Birch tar was used widely as an adhesive as early as the Middle Paleolithic to early Mesolithic era. Neanderthals produced tar through the dry distillation of birch bark as early as 200,000 years ago. A study from 2019 showed that birch tar production can be a very simple process, merely involving the burning of birch bark near smooth vertical surfaces in open air conditions. A rare find from the Dutch North Sea shows that Neanderthals used birch bark tar as a backing on small 'domestic' stone tools.
Birch tar also has been used as a disinfectant, in leather dressing, and in medicine.
5,000-year-old chewing gum made from birch bark tar and still bearing tooth imprints, has been found in Kierikki in Finland. Genetic material retained in the gum has enabled novel research regarding population movements, the types of foods consumed, and the types of bacteria found on their teeth.
A different chewing gum sample, dated to 5,700 years old, was found in southern Denmark. A complete human genome and oral microbiome was sequenced from the chewed birch pitch. Researchers identified that the individual who chewed the pitch was a female closely related genetically to hunter-gatherers from mainland Europe.
Ends of fletching of arrows were fastened with birch-tar and birch-tar-and-rawhide lashings were used to fix the blade of axes in the Mesolithic period.
Russia leather is a water-resistant leather, oiled with birch oil after tanning. This leather was a major export good from seventeenth and eighteenth century Russia, as the availability of birch oil limited its geographical production. The oil impregnation also deterred insect attack and gave a distinctive and pleasant aroma that was seen as a mark of quality in leather.

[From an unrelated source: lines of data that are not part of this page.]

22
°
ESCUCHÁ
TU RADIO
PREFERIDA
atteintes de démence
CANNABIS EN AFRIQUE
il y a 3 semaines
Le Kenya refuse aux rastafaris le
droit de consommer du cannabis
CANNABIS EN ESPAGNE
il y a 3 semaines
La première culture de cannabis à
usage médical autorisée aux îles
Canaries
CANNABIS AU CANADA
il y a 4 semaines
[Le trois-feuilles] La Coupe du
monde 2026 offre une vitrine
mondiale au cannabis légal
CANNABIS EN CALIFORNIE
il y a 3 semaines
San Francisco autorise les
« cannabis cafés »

Birch tar is also one of the components of Vishnevsky liniment.
Birch tar oil is an effective repellent of gastropods. The repellent effect lasts about two weeks. The repellent effect of birch tar oil mixed with petroleum jelly applied to a fence lasts up to several months.
Birch tar oil has strong antiseptic properties  owing to a large amount of phenol derivatives and terpenoid derivatives.
Birch tar oil was used in the 18th Century alongside civet and castoreum and many other aromatic substances to scent the fine Spanish leather Peau d'Espagne. At the turn of the 20th Century, birch tar has become a specialty fragrance material in perfumery as a base note to impart a leathery, smoky note in fragrances, especially from the leather and tobacco genre, and to a lesser extent in Chypres, especially Cuir de Russie perfumes and fragrance bases, typically together with castoreum and isobutyl quinoline. It is used as an ingredient in some soaps, i.e. the scent of Imperial Leather soap, though other tars (i.e. from pine, coal) with an equally phenolic and smoky odour are more commonly used in soaps as a medicating agent.